What to produce
List every line in the listing below that contains the word "extract".

(Beginning of Supplied information)

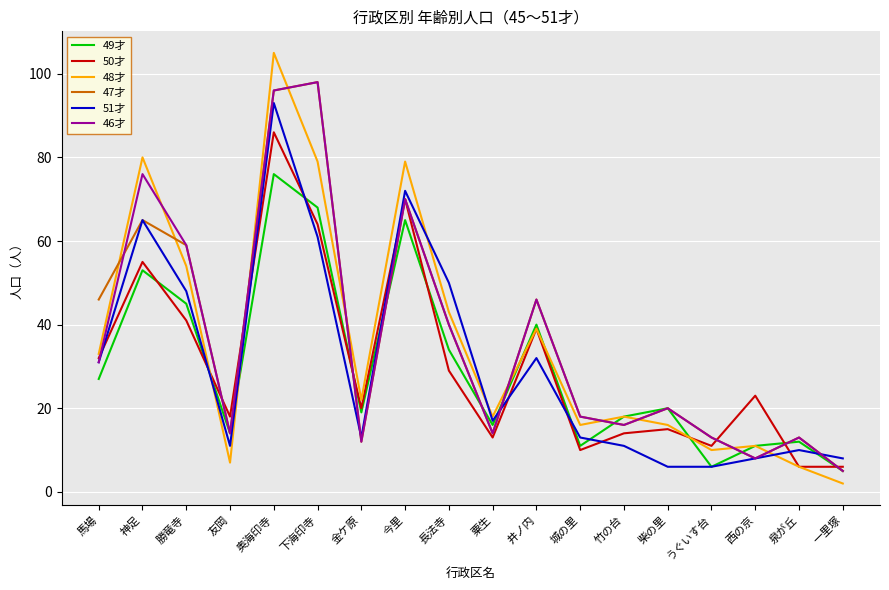

Reading left to right, extract all data points from this chart.

49才: 27	53	45	14	76	68	19	65	34	16	40	11	18	20	6	11	12	5
50才: 32	55	41	18	86	64	20	70	29	13	39	10	14	15	11	23	6	6
48才: 33	80	54	7	105	79	22	79	43	18	39	16	18	16	10	11	6	2
47才: 46	65	59	14	96	98	12	70	40	14	46	18	16	20	13	8	13	5
51才: 31	65	48	11	93	61	13	72	50	17	32	13	11	6	6	8	10	8
46才: 31	76	59	14	96	98	12	70	40	14	46	18	16	20	13	8	13	5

(End of Supplied information)

Task result
Reading left to right, extract all data points from this chart.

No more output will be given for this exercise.